Recently, measurements from the Daya Bay power plant in China generated excitement over the possibility of sterile neutrinos. Nuclear reactors produce a flow of electron antineutrinos, the antiparticles of electron neutrinos. Physicists can model this flow by understanding the reactions that occur within the nuclear reactors. But at the Daya Bay power plant, these models predicted a higher number of flowing antineutrinos than were experimentally within the reactor. This phenomenon, called the “reactor antineutrino anomaly,” has also been measured at other sites. Neutrinos can spontaneously change flavors in a phenomenon called “oscillation,” so is it possible that some percentage of neutrinos are oscillating into undetectable, sterile neutrinos?
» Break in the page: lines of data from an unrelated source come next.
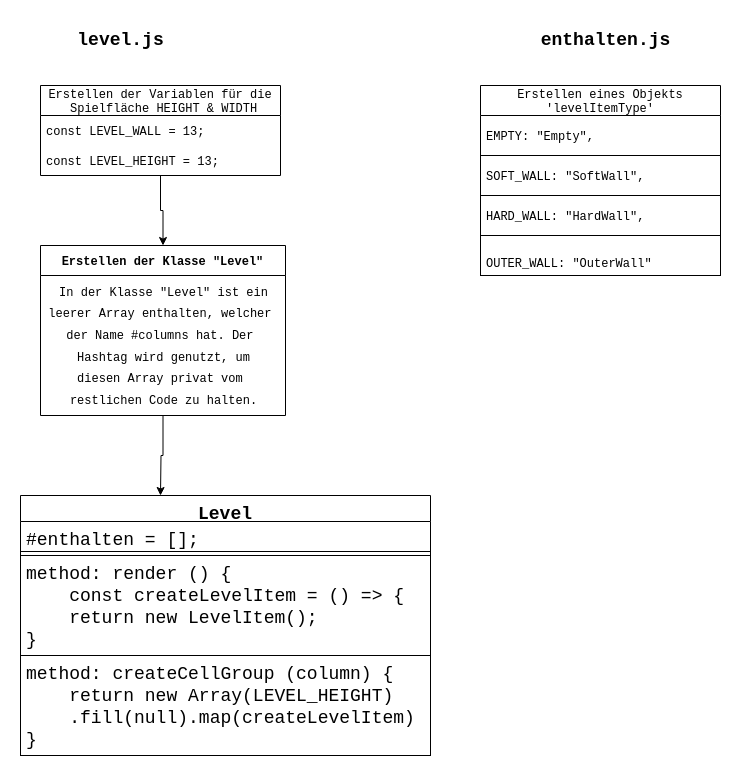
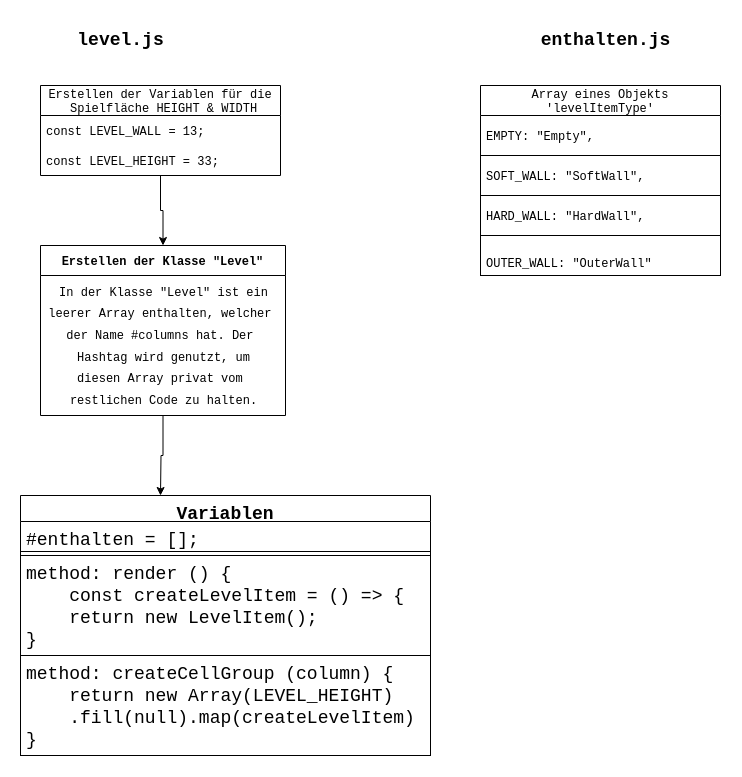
  <mxCell id="0" />
  <mxCell id="1" parent="0" />
  <mxCell id="2" value="" style="edgeStyle=orthogonalEdgeStyle;rounded=0;orthogonalLoop=1;jettySize=auto;html=1;labelBackgroundColor=none;" edge="1" parent="1" source="3" target="7"><mxGeometry relative="1" as="geometry" /></mxCell>
  <mxCell id="3" value="Erstellen der Variablen für die&#10; Spielfläche HEIGHT &amp; WIDTH" style="swimlane;fontStyle=0;childLayout=stackLayout;horizontal=1;startSize=30;horizontalStack=0;resizeParent=1;resizeParentMax=0;resizeLast=0;collapsible=1;marginBottom=0;fontFamily=Courier New;labelBackgroundColor=none;" vertex="1" parent="1"><mxGeometry x="40" y="85" width="240" height="90" as="geometry" /></mxCell>
  <mxCell id="4" value="const LEVEL_WALL = 13;" style="text;align=left;verticalAlign=middle;spacingLeft=4;spacingRight=4;overflow=hidden;points=[[0,0.5],[1,0.5]];portConstraint=eastwest;rotatable=0;fontFamily=Courier New;labelBackgroundColor=none;" vertex="1" parent="3"><mxGeometry y="30" width="240" height="30" as="geometry" /></mxCell>
- <mxCell id="5" value="const LEVEL_HEIGHT = 13;" style="text;align=left;verticalAlign=middle;spacingLeft=4;spacingRight=4;overflow=hidden;points=[[0,0.5],[1,0.5]];portConstraint=eastwest;rotatable=0;fontFamily=Courier New;labelBackgroundColor=none;" vertex="1" parent="3"><mxGeometry y="60" width="240" height="30" as="geometry" /></mxCell>
+ <mxCell id="5" value="const LEVEL_HEIGHT = 33;" style="text;align=left;verticalAlign=middle;spacingLeft=4;spacingRight=4;overflow=hidden;points=[[0,0.5],[1,0.5]];portConstraint=eastwest;rotatable=0;fontFamily=Courier New;labelBackgroundColor=none;" vertex="1" parent="3"><mxGeometry y="60" width="240" height="30" as="geometry" /></mxCell>
  <mxCell id="6" style="edgeStyle=orthogonalEdgeStyle;rounded=0;orthogonalLoop=1;jettySize=auto;html=1;fontFamily=Courier New;fontSize=18;labelBackgroundColor=none;" edge="1" parent="1" source="7"><mxGeometry relative="1" as="geometry"><mxPoint x="160" y="495" as="targetPoint" /></mxGeometry></mxCell>
  <mxCell id="7" value="Erstellen der Klasse &quot;Level&quot;" style="swimlane;fontStyle=1;childLayout=stackLayout;horizontal=1;startSize=30;horizontalStack=0;resizeParent=1;resizeParentMax=0;resizeLast=0;collapsible=1;marginBottom=0;fontFamily=Courier New;labelBackgroundColor=none;" vertex="1" parent="1"><mxGeometry x="40" y="245" width="245" height="170" as="geometry" /></mxCell>
  <mxCell id="8" value="&lt;span style=&quot;font-size: 12px; text-align: left;&quot;&gt;In der Klasse &quot;Level&quot; ist ein&lt;br&gt;leerer Array enthalten, welcher&amp;nbsp;&lt;br&gt;der Name #columns hat. Der&amp;nbsp;&lt;br&gt;Hashtag wird genutzt, um&lt;br&gt;diesen Array privat vom&amp;nbsp;&lt;br&gt;restlichen Code zu halten.&lt;br&gt;&lt;/span&gt;" style="text;html=1;align=center;verticalAlign=middle;resizable=0;points=[];autosize=1;fontSize=18;fontFamily=Courier New;labelBackgroundColor=none;" vertex="1" parent="7"><mxGeometry y="30" width="245" height="140" as="geometry" /></mxCell>
  <mxCell id="9" value="&lt;font face=&quot;Courier New&quot; style=&quot;font-size: 18px;&quot;&gt;level.js&lt;/font&gt;" style="text;html=1;align=center;verticalAlign=middle;resizable=0;points=[];autosize=1;fontStyle=1;fontSize=18;labelBackgroundColor=none;" vertex="1" parent="1"><mxGeometry x="65" y="20" width="110" height="40" as="geometry" /></mxCell>
  <mxCell id="10" value="&lt;font face=&quot;Courier New&quot; style=&quot;font-size: 18px;&quot;&gt;enthalten.js&lt;/font&gt;" style="text;html=1;align=center;verticalAlign=middle;resizable=0;points=[];autosize=1;fontStyle=1;fontSize=18;labelBackgroundColor=none;" vertex="1" parent="1"><mxGeometry x="530" y="20" width="150" height="40" as="geometry" /></mxCell>
  <mxCell id="11" value="" style="group;labelBackgroundColor=none;" vertex="1" connectable="0" parent="1"><mxGeometry x="480" y="85" width="240" height="190" as="geometry" /></mxCell>
- <mxCell id="12" value="Erstellen eines Objekts &#10;'levelItemType'" style="swimlane;fontStyle=0;childLayout=stackLayout;horizontal=1;startSize=30;horizontalStack=0;resizeParent=1;resizeParentMax=0;resizeLast=0;collapsible=1;marginBottom=0;fontFamily=Courier New;labelBackgroundColor=none;" vertex="1" parent="11"><mxGeometry width="240" height="110" as="geometry" /></mxCell>
+ <mxCell id="12" value="Array eines Objekts &#10;'levelItemType'" style="swimlane;fontStyle=0;childLayout=stackLayout;horizontal=1;startSize=30;horizontalStack=0;resizeParent=1;resizeParentMax=0;resizeLast=0;collapsible=1;marginBottom=0;fontFamily=Courier New;labelBackgroundColor=none;" vertex="1" parent="11"><mxGeometry width="240" height="110" as="geometry" /></mxCell>
  <mxCell id="13" value="EMPTY: &quot;Empty&quot;," style="text;align=left;verticalAlign=middle;spacingLeft=4;spacingRight=4;overflow=hidden;points=[[0,0.5],[1,0.5]];portConstraint=eastwest;rotatable=0;fontFamily=Courier New;labelBackgroundColor=none;" vertex="1" parent="12"><mxGeometry y="30" width="240" height="40" as="geometry" /></mxCell>
  <mxCell id="14" value="SOFT_WALL: &quot;SoftWall&quot;," style="text;align=left;verticalAlign=middle;spacingLeft=4;spacingRight=4;overflow=hidden;points=[[0,0.5],[1,0.5]];portConstraint=eastwest;rotatable=0;fontFamily=Courier New;labelBackgroundColor=none;strokeColor=default;" vertex="1" parent="12"><mxGeometry y="70" width="240" height="40" as="geometry" /></mxCell>
  <mxCell id="15" value="HARD_WALL: &quot;HardWall&quot;," style="text;align=left;verticalAlign=middle;spacingLeft=4;spacingRight=4;overflow=hidden;points=[[0,0.5],[1,0.5]];portConstraint=eastwest;rotatable=0;fontFamily=Courier New;labelBackgroundColor=none;strokeColor=default;" vertex="1" parent="11"><mxGeometry y="110" width="240" height="40" as="geometry" /></mxCell>
  <mxCell id="16" value="&#10;OUTER_WALL: &quot;OuterWall&quot;" style="text;align=left;verticalAlign=middle;spacingLeft=4;spacingRight=4;overflow=hidden;points=[[0,0.5],[1,0.5]];portConstraint=eastwest;rotatable=0;fontFamily=Courier New;labelBackgroundColor=none;strokeColor=default;" vertex="1" parent="11"><mxGeometry y="150" width="240" height="40" as="geometry" /></mxCell>
- <mxCell id="17" value="Level" style="swimlane;fontStyle=1;align=center;verticalAlign=top;childLayout=stackLayout;horizontal=1;startSize=26;horizontalStack=0;resizeParent=1;resizeParentMax=0;resizeLast=0;collapsible=1;marginBottom=0;labelBackgroundColor=none;fontFamily=Courier New;fontSize=18;" vertex="1" parent="1"><mxGeometry x="20" y="495" width="410" height="260" as="geometry" /></mxCell>
+ <mxCell id="17" value="Variablen" style="swimlane;fontStyle=1;align=center;verticalAlign=top;childLayout=stackLayout;horizontal=1;startSize=26;horizontalStack=0;resizeParent=1;resizeParentMax=0;resizeLast=0;collapsible=1;marginBottom=0;labelBackgroundColor=none;fontFamily=Courier New;fontSize=18;" vertex="1" parent="1"><mxGeometry x="20" y="495" width="410" height="260" as="geometry" /></mxCell>
  <mxCell id="18" value="#enthalten = [];" style="text;align=left;verticalAlign=top;spacingLeft=4;spacingRight=4;overflow=hidden;rotatable=0;points=[[0,0.5],[1,0.5]];portConstraint=eastwest;labelBackgroundColor=none;fontFamily=Courier New;fontSize=18;" vertex="1" parent="17"><mxGeometry y="26" width="410" height="26" as="geometry" /></mxCell>
  <mxCell id="19" value="" style="line;strokeWidth=1;align=left;verticalAlign=middle;spacingTop=-1;spacingLeft=3;spacingRight=3;rotatable=0;labelPosition=right;points=[];portConstraint=eastwest;labelBackgroundColor=none;fontFamily=Courier New;fontSize=18;" vertex="1" parent="17"><mxGeometry y="52" width="410" height="8" as="geometry" /></mxCell>
  <mxCell id="20" value="method: render () {&#10;    const createLevelItem = () =&gt; {&#10;    return new LevelItem();&#10;}" style="text;align=left;verticalAlign=top;spacingLeft=4;spacingRight=4;overflow=hidden;rotatable=0;points=[[0,0.5],[1,0.5]];portConstraint=eastwest;labelBackgroundColor=none;fontFamily=Courier New;fontSize=18;strokeColor=default;" vertex="1" parent="17"><mxGeometry y="60" width="410" height="100" as="geometry" /></mxCell>
  <mxCell id="21" value="method: createCellGroup (column) {&#10;    return new Array(LEVEL_HEIGHT)&#10;    .fill(null).map(createLevelItem)&#10;}" style="text;align=left;verticalAlign=top;spacingLeft=4;spacingRight=4;overflow=hidden;rotatable=0;points=[[0,0.5],[1,0.5]];portConstraint=eastwest;labelBackgroundColor=none;fontFamily=Courier New;fontSize=18;strokeColor=default;" vertex="1" parent="17"><mxGeometry y="160" width="410" height="100" as="geometry" /></mxCell>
Careful analysis of the data from Daya Bay initially seemed to rule out sterile neutrinos. As nuclear reactors consume fuel, the elemental composition of the fuel changes. Scientists found that the degree of antineutrino deficit varies with the fuel’s composition, thus they suspect that these elemental changes are responsible for the antineutrino anomaly. Specifically, they suspect that isotopes of uranium, forms of the atom with a different atomic mass, are the primary culprits. They believe they are overestimating the number of antineutrinos produced by Uranium, due to the variation between isotopes. However, further analysis has revealed that Uranium isotopes cannot entirely explain the antineutrino anomaly.
Yale Physics Professor and director of Yale’s Wright Laboratory, Karsten Heeger, is currently working on the Daya Bay experiment. “The immediate conclusion people jumped to was, ‘Oh, this might explain everything about the reactor antineutrino anomaly!’” Heeger said. “But it does not. People have now taken a closer look and realized that two effects could be taking place, wrong nuclear physics and sterile neutrinos.” The combined effect of the two theories fits the data better than that of either hypothesis alone, which leads Heeger to believe that multiple causes contribute to the anomaly.
Heeger is now leading a new, Yale-led neutrino experiment called PROSPECT at the Oak Ridge National Laboratory’s research reactor. By using only one isotope in the fuel for the reactor at Oak Ridge, PROSPECT will be able to test nuclear reactor models more precisely. “We can see if over the distance of several meters, these neutrinos oscillate into sterile neutrinos,” he says.
The implications of this research are certain to be profound. “Instead of neutrinos being a byproduct, we’re now starting to see them as a way to probe into nuclear reactions,” Heeger remarked. PROSPECT will hopefully provide data that allows scientists to refine their nuclear reaction models.
PROSPECT also has the potential to transform modern physics: sterile neutrinos are not included in the Standard Model, the theory that describes all known elementary particles. If PROSPECT finds evidence for sterile neutrinos, “It would revolutionize particle physics,” Heeger said. “It would require us to come up with something completely new and different.”
Researchers and students at the Wright Laboratory will complete construction on PROSPECT this fall, and installation at Oak Ridge National Laboratory will take place by the end of the year. Heeger says there may be a definitive answer to the antineutrino anomaly by 2018, but for now, he remains cautious. “I have no predictions,” he said. “We need to get the data.”